Launching soon — TradeOnyx is still in preparation; public sign-up isn't open yet.

Metrics

Calmar Ratio

How many years of average return it takes to recover your worst drawdown. The reality-check ratio that asks: is the pain you survived actually proportional to the gains you made?

What it is

Calmar divides your annualised return by your maximum drawdown. A Calmar of 1.0 means: in one year of average performance, you'd exactly recover the worst pit you've ever been in. A Calmar of 3.0 means you'd recover that pit in four months. The metric pairs the two numbers traders care about most — return and worst-case pain — into one ratio that doesn't let either flatter the other. Sharpe rewards smoothness; Calmar rewards survival.

Formula
Calmar = Annualised return / Maximum drawdown
Example

A strategy returns 24% annualised with a maximum drawdown of 12%.

ResultCalmar = 24 / 12 = 2.0
How to read it

What the bands mean: - Below 0.5 — the drawdown is bigger than half a year of returns. You're walking on glass. - 0.5 to 1.0 — workable, but the pain is roughly equal to one good year of gains. - 1.0 to 3.0 — solid. Returns clearly out-pace the worst-case pit. - 3.0 to 5.0 — strong. Most pro discretionary traders hover here. - Above 5.0 — exceptional, and usually only after a long enough sample to trust the drawdown number.

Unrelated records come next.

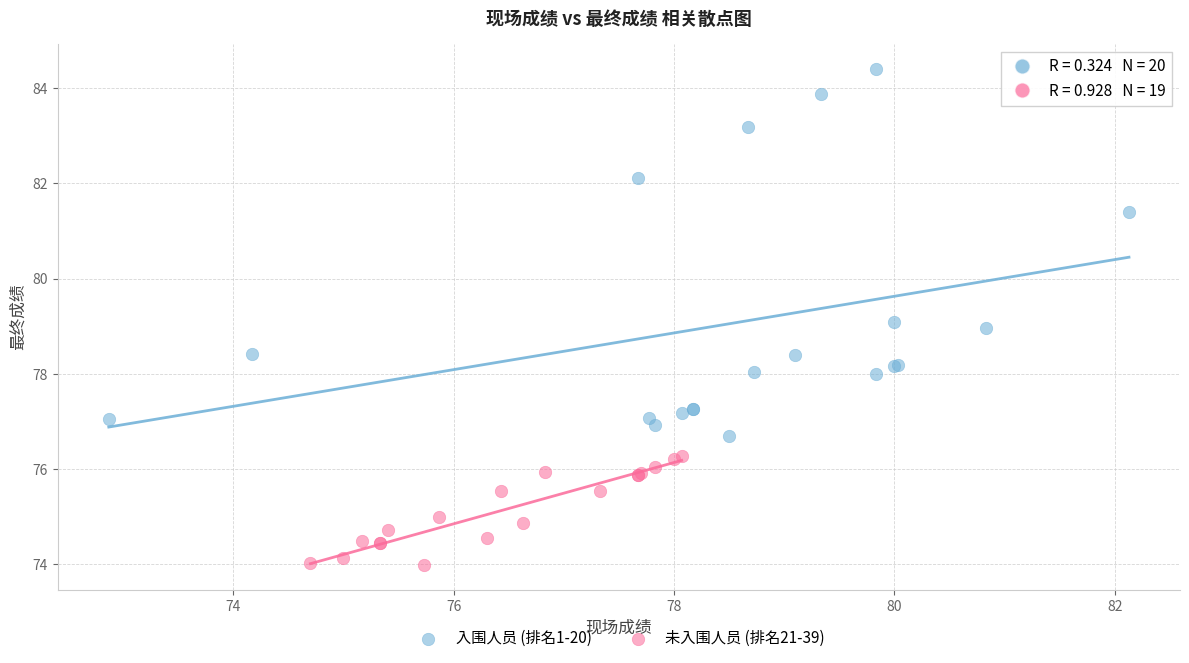

What are all the series names shown in the legend?

入围人员 (排名1-20), 未入围人员 (排名21-39)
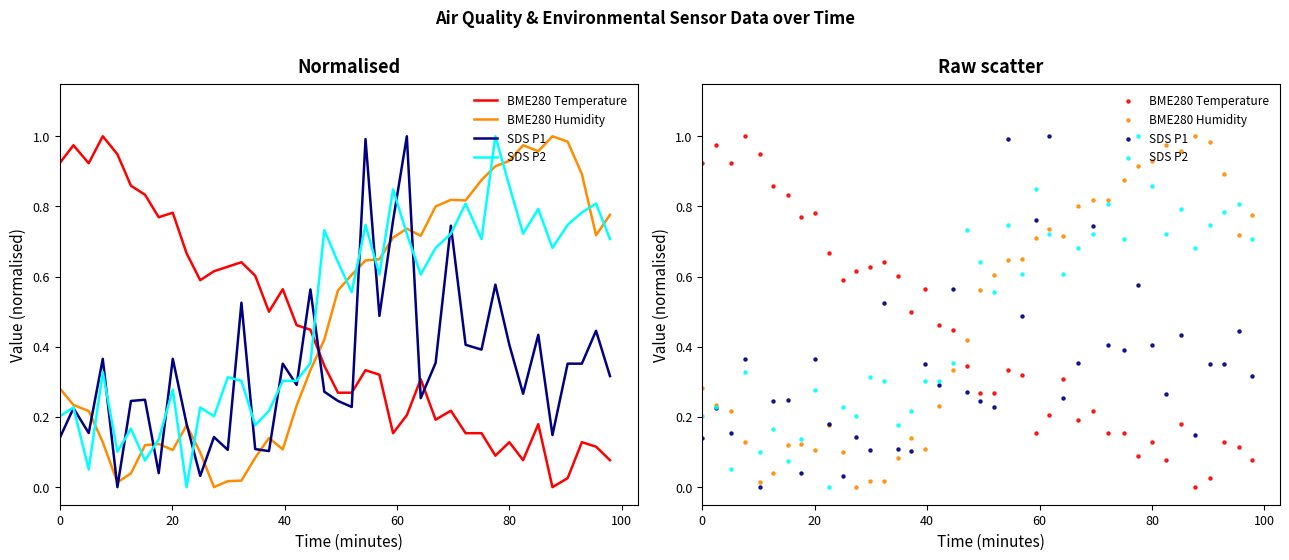

At how many categories does at least one series exceed 0?

40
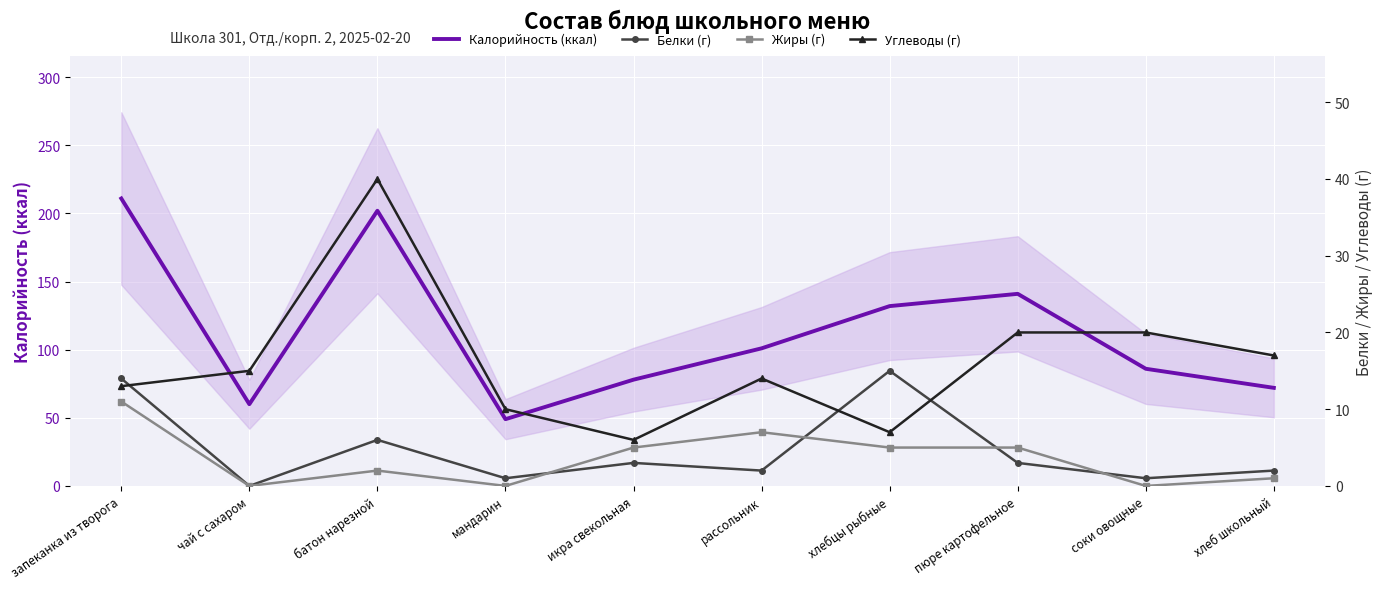

Rank the series by their maximum value, from highest to lowest.

Калорийность (ккал), Углеводы (г), Белки (г), Жиры (г)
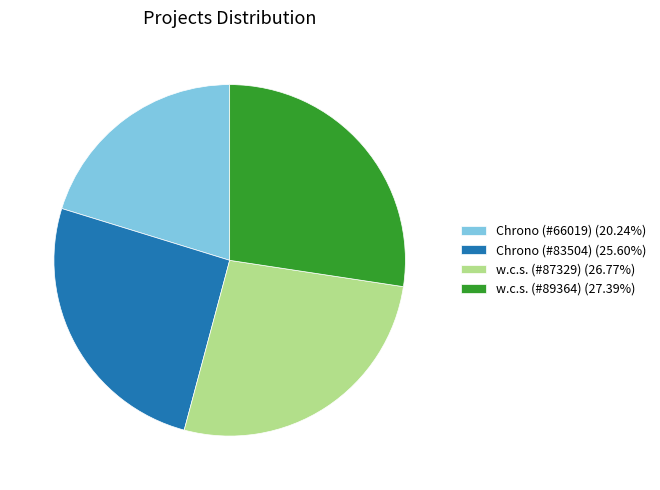

What is the largest slice in the pie chart?

w.c.s. (#89364)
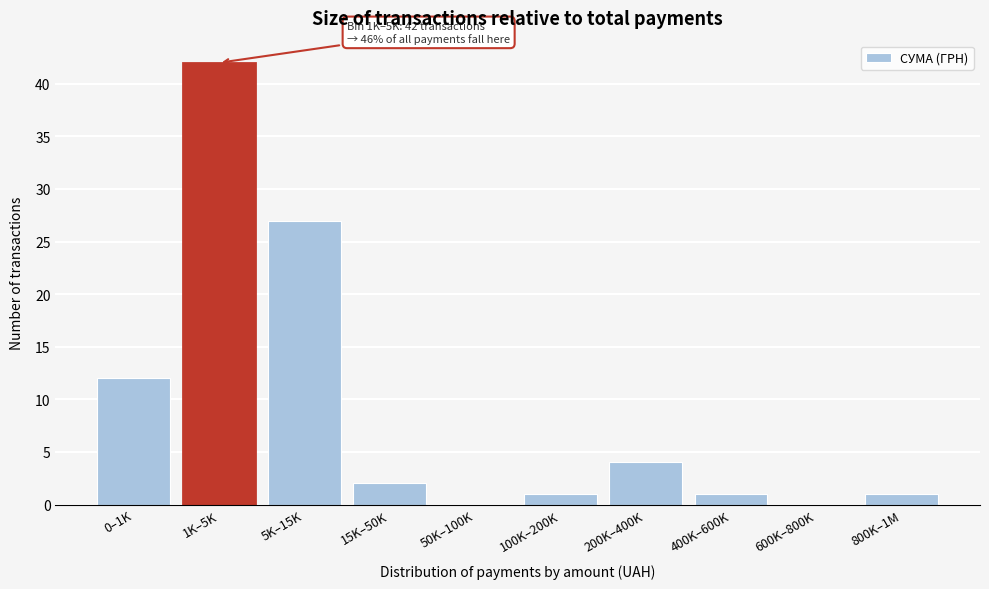

Reading left to right, extract all data points from this chart.

0–1K=12	1K–5K=42	5K–15K=27	15K–50K=2	50K–100K=0	100K–200K=1	200K–400K=4	400K–600K=1	600K–800K=0	800K–1M=1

Watch for the inverse trap: a tiny drawdown on a fresh account inflates Calmar to absurd levels until the first real losing stretch lands.

Where TradeOnyx uses it

Calmar is the metric you bring out when you're deciding whether to stay in a strategy through a rough patch. Sharpe and Sortino measure smoothness; Calmar measures the worst pothole you've actually hit. If you can't stomach the drawdown that produced your current Calmar, the strategy is wrong for you — even if the math says it works.

In TradeOnyx Calmar lives in the Overview tab under Advanced metrics, next to Sharpe and Sortino, so you can read all three risk-adjusted ratios as a row. Each one weighs risk differently — total volatility, downside-only volatility, worst single drawdown — and seeing them together stops you from cherry-picking the flattering one.

One quirk worth knowing: for a fresh account or a clean run with no drawdown yet, TradeOnyx flags the Calmar as null rather than rendering a misleading "infinity". A new trader's first month with a 30%-up equity curve and zero drawdown isn't Calmar 30 — it's Calmar undefined, and TradeOnyx treats it as such until the first real pit forms.